In Not Idly By: Peter Bergson, America and the Holocaust (2009), director Pierre Sauvage uses Bergson’s voice and images to make the case that the mass media was aware of the slaughter but subjugated its importance within the United States.


One can argue that the lack of front page coverage or massive outrage towards the Nazi regime ensured the movies, the music, and the radio shows coming from Hollywood were evenly tempered, leaving extremists to make the call for action. Among the most aggressive was screenwriter Ben Hecht (His Girl Friday, Nothing Sacred ), a top talent who wrote plays and a choral pageant in 1943 to agitate and provoke Jewish Americans into a reactionary political force. Hecht’s efforts aren’t the focus of Not Idly By, but the archival extracts in Sauvage’s documentary show a group essentially screaming in print and on stage ‘shame on you’ to audiences, in place of the star-studded dramas that, perhaps with the exception of Casablanca, were trite, clichéd, and kitschy.
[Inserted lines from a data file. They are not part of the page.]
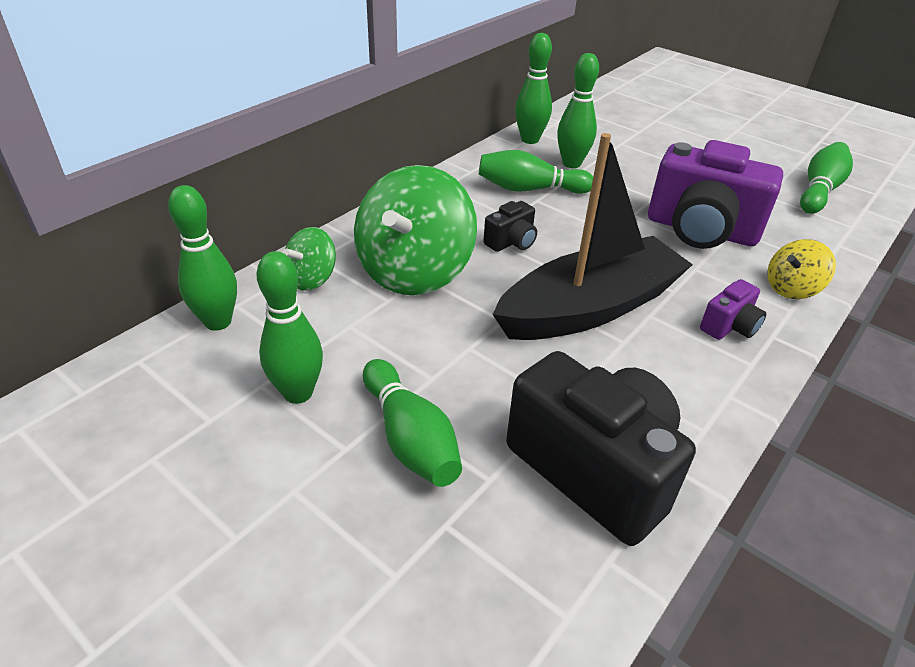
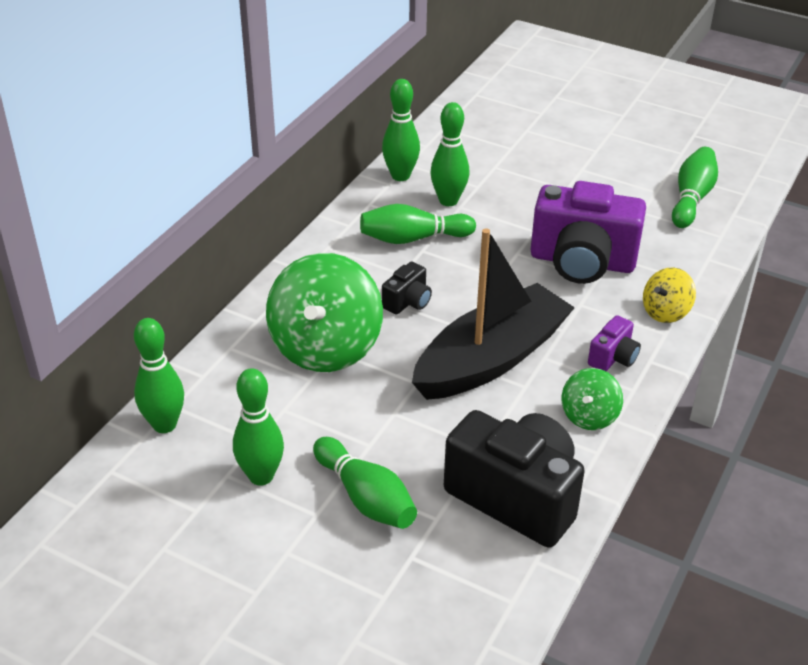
camera: 10 degrees left, 0 degrees up
(311, 279) = (233, 369): green spinning top -> green spinning top (589, 416)

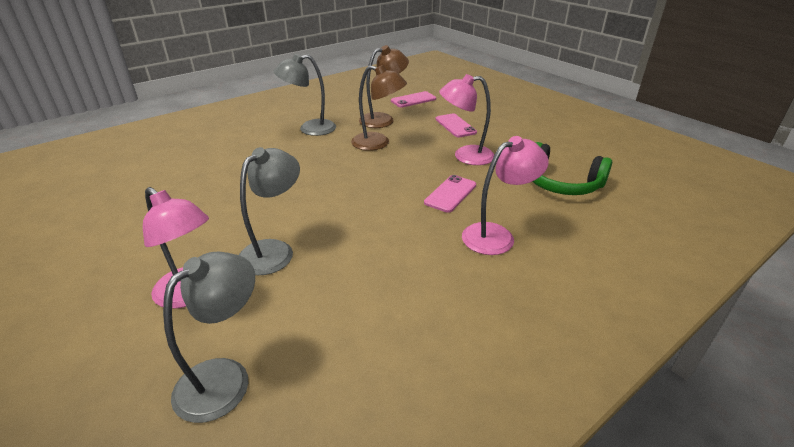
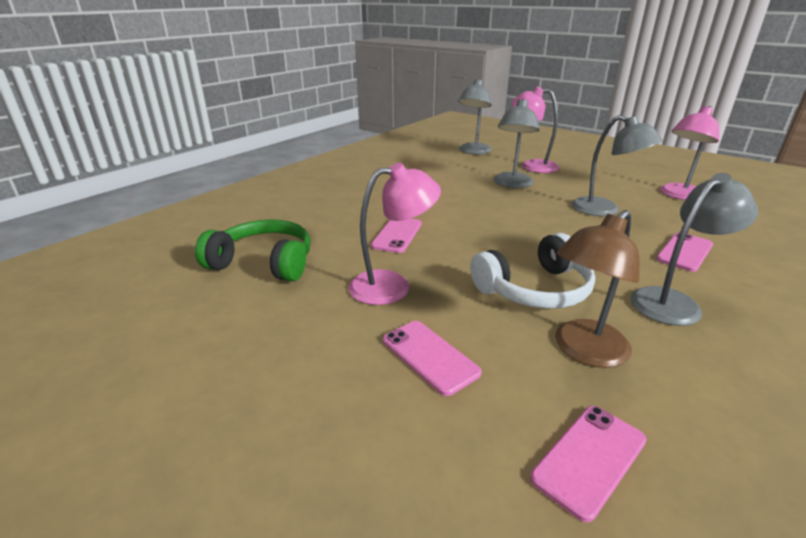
camera: 165 degrees right, 5 degrees down
(236, 193) = (604, 210): none -> grey lamp
(248, 150) = (684, 252): none -> pink phone
(378, 143) = (534, 289): brown lamp -> white headphones
(497, 235) = (347, 209): pink lamp -> pink lamp (679, 195)

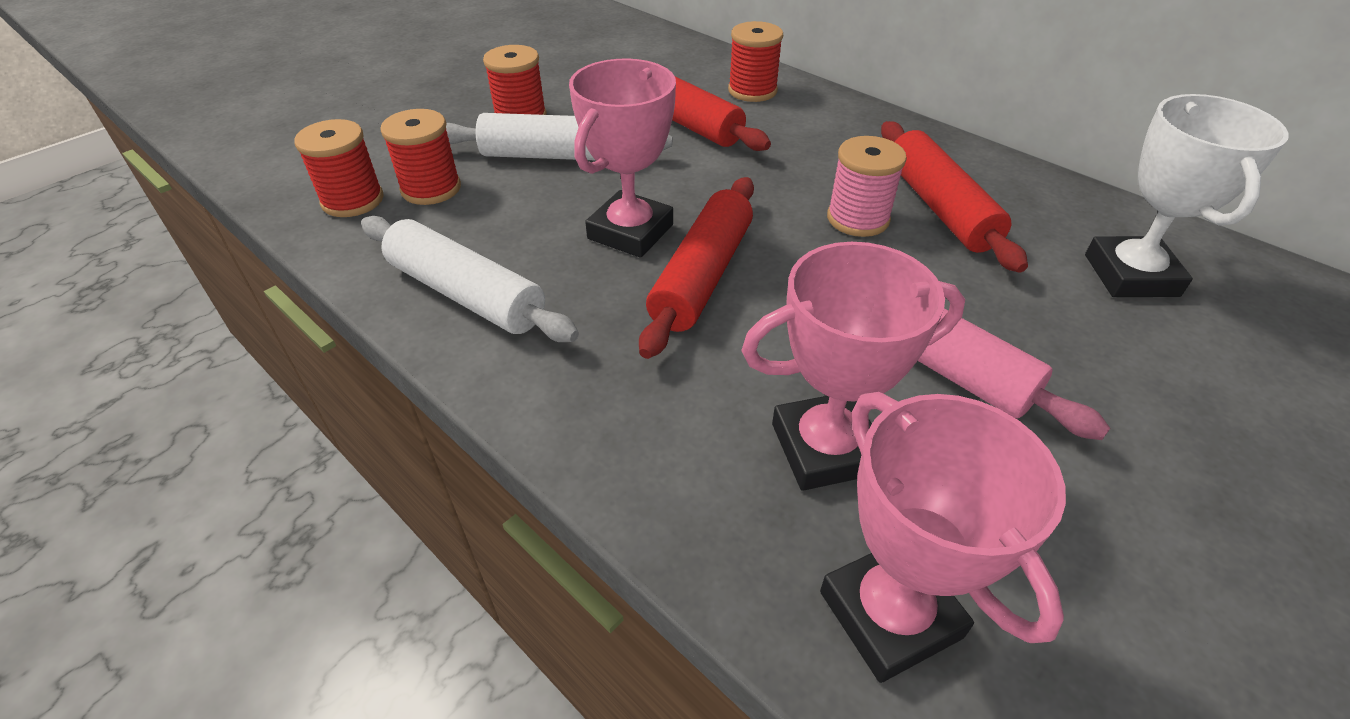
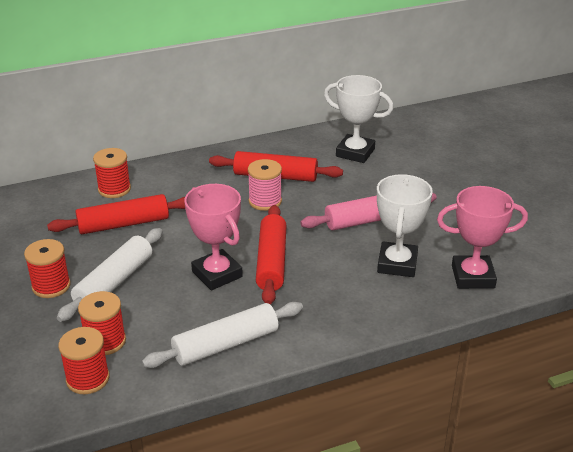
camera: 65 degrees left, 10 degrees down
(701, 276) = (271, 262): red rolling pin -> red rolling pin turned 45 degrees clockwise
(825, 448) = (397, 264): pink trophy -> white trophy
If Sauvage’s film captures the outrage as filtered through the views of Bergson alone, Thomas’ doc uses anecdotes and recollections from diverse levels of the ex-German film community as they struggled with the issues Bergson likely felt were inconsequential compared to an ongoing Holocaust; economic uncertainty, career changes, culture shock, fractured families, and the process of rebuilding lives after the end of WWII were everyday struggles for the refugees, in addition to the loss of loved ones in Europe.


That sense of helplessness is apparent in Thomas’ film, and the only support network for the refugees came from a small section of the Hollywood community (included newly settled refugees Like Marlene Dietrcht, Erich Pommer, and Paul Kohner) who offered food, funds, small work, and emotional support while the industry town cranked out propaganda designed to support the national troops and allies rather than deal with mass extermination.


Cass Warner’s documentary, The Brothers Warner (2008), is a personal discovery of the brothers who built the family business – Warner Bros. – but the chapter on WWII indirectly shows brother Harry’s struggle to ‘sneak in’ social messages in the films from an otherwise commercial business. Confessions of a Nazi Spy was an overt anti-Nazi statement by a corporation who refused to do business in Nazi Germany during the war, but it’s also a hot-button film with a teasingly provocative title that infers pulp magazine thrills to lure the broadest possible audience.


There are major tonal differences in each of three documentaries (no to mention their distinctive primary subjects – exiles, a Revisionist Zionist, and the founders of a Hollywood studio), but collectively they provide glimpses into the corporate, social, and political forces in Hollywood as the Nazis rose to power, forced some of their best filmmakers to flee Europe, and the industry town of Hollywood, whose mandate was to entertain, but was confronted with conflicts abroad, and at home.